I still see different times depending on the function. Check it out:

![filterAndMap](../../assets/blog/exposing-dataweave-map-filter-vs-reduce-which-is-faster-4.png)

![onlyReduce](../../assets/blog/exposing-dataweave-map-filter-vs-reduce-which-is-faster-5.png)

Both generate around 40,000 lines of output.

## Conclusion

Nothing is as it seems 🫨

If some milliseconds are a difference for your use case, time your approaches before assuming!

Subscribe to receive notifications as soon as new content is published ✨

💬 Prost! 🍻

---

## FAQs

### Is reduce faster than map and filter in DataWeave?

No.

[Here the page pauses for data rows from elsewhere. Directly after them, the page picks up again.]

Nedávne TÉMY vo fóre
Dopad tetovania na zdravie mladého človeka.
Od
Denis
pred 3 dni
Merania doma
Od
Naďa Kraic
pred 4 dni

Even though `reduce` only iterates the array once and `map`+`filter` iterates it twice, timing the approaches over 10,000 objects showed `onlyReduce` was by far the slowest at around 0.124531, while `mapAndFilter` came in at 0.000063 and `filterAndMap` at 0.000046, so the single-iteration assumption did not hold.

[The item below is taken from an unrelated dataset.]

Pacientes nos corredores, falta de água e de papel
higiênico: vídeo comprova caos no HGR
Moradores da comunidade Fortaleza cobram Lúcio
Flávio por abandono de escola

### Why did the author expect reduce to be faster?

The original `map`+`filter` solution iterated the whole array twice (once to map and add the new fields, once to filter), so the author rewrote it with `reduce` to collapse the work into a single iteration, assuming fewer iterations would mean better performance.

### How do I time DataWeave functions to compare their performance?

Import the `time` function from the `dw::util::Timer` module (https://docs.mulesoft.com/dataweave/latest/dw-timer-functions-time), wrap each function in `time(() -> myFunction())`, and read the elapsed time with `then $.end - $.start`; the post generates 10,000 test objects and runs `mapAndFilter`, `onlyReduce`, and `filterAndMap` this way.

### What's the difference between filter+map and map+filter here?

Both produce the same output, but `filterAndMap` removes the non-matching objects first and then maps only what remains, while `mapAndFilter` maps every object (adding the fields) and then filters; the author predicted and confirmed that `filterAndMap` is the faster of the two.

### What's the main takeaway about optimizing DataWeave code?

Nothing is as it seems, so if a few milliseconds matter for your use case you should time your approaches before assuming which one is more performant rather than reasoning about iteration counts alone.